Text excerpt
┄┄┄┄┄┄┄┄┄┄┄┄┄┄┄┄┄┄┄┄

In the first week of August, I made use of one of Colombia’s statutory holidays to plan a trip to the coast. I booked a flight to Santa Marta, a Caribbean port city and the first Spanish settlement in Colombia. Santa Marta is hot and humid. On the day I arrived, the temperature rose into the thirties and the air held the strong salty odour of seawater. Despite the weather, vendors were selling hot cups of tinto, the Colombian word for coffee, and café campesino, coffee mixed with unrefined cane sugar and spices. I spent the first day of my vacation walking along the harbourfront, enjoying the relaxed change of pace to the often-frenetic energy of Bogotá. Later, I caught a local bus to Bahia Concha beach and watched the sunset along the shoreline.
My second day started at four in the morning. Without truly understanding what I was signing myself up for, I booked a four-day 50-kilometre hiking expedition in the Sierra Nevada, just outside of Santa Marta, to reach the Ciudad Perdida (“Lost City”), also known as Teyuna. I head out with my hiking pack in a small van with a group of other travelers, a mix of Colombians, Latin Americans from other countries, and gringos. We first drove three hours through winding dirt path to the small town of El Mamey where we had a lunch of ajiaco soup, plantains, rice, beans, and coconut lemonade. From there, our group began the immediately uphill hike out of town and into the massif.

┄┄┄┄┄┄┄┄┄┄┄┄┄┄┄┄┄┄┄┄

Instructions
A – Answer these questions using the travel account about Santa Marta and the Lost City hike:
(i) What does the word "tinto" mean in Colombia?
(ii) How long was the hiking expedition, in days and in kilometers?
(iii) In which town did the group stop for lunch?
B – List every food and drink the travel account says the group had for lunch in El Mamey.
C – Write the next part of the travel account about Santa Marta and the Lost City hike, continuing on from its last sentence.

Data listing
┄┄┄┄┄┄┄┄┄┄┄┄┄┄┄┄┄┄┄┄

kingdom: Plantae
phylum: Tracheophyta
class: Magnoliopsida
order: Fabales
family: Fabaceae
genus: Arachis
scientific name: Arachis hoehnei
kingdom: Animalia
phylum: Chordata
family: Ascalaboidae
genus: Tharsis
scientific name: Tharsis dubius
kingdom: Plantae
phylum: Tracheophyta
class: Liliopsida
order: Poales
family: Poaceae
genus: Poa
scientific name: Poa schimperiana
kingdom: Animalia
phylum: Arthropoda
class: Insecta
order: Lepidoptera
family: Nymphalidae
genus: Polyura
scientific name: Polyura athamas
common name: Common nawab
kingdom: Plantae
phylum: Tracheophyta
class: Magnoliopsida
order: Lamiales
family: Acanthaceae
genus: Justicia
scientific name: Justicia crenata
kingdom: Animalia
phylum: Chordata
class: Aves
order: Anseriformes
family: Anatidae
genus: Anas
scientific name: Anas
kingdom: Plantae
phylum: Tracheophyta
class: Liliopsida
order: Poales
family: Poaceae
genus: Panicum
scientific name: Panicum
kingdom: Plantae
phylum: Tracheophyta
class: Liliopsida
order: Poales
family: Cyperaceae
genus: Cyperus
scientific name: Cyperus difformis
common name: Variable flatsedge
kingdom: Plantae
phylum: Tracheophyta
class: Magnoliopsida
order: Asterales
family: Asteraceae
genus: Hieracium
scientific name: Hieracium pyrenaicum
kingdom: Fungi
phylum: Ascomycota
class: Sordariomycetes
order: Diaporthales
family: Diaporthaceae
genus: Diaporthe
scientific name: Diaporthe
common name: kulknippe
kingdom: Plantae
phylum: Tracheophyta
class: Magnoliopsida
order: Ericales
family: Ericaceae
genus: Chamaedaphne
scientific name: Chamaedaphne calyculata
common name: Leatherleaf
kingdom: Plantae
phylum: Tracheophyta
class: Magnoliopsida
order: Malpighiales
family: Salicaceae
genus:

┄┄┄┄┄┄┄┄┄┄┄┄┄┄┄┄┄┄┄┄

Per-task outputs
A –
(i) "Tinto" is the Colombian word for coffee.
(ii) The expedition lasted four days and covered 50 kilometers.
(iii) The group stopped for lunch in El Mamey.

B – ajiaco soup, plantains, rice, beans, coconut lemonade

C –
Our tour was led by a mix of indigenous Kogi and Colombian guides. The Kogi people (meaning “jaguar” in the Kogi language), along with the Arhuaco, Wiwa, and the Assario, are descendants of the pre-Columbian Tairona culture. Tairona is the namesake for the famous Tayrona National Park next to Santa Marta. Many modern-day indigenous groups have preserved cultural, spiritual, and agricultural practices from their ancestors, with families living in small farming villages called Kuibolos in the mountains. Villages are connected by pathways carved into dense jungle and expansive grass plains through stone, dirt, and cleared bush. In only our first day of hiking, I walked through what seemed like a thousand different scenes—the Buritaca River, farmland, mud, tropical rainforest, banana plantations. Wild coffee beans and cacao grew along the trail, also shared by dogs, pigs, donkeys, horses, and chickens.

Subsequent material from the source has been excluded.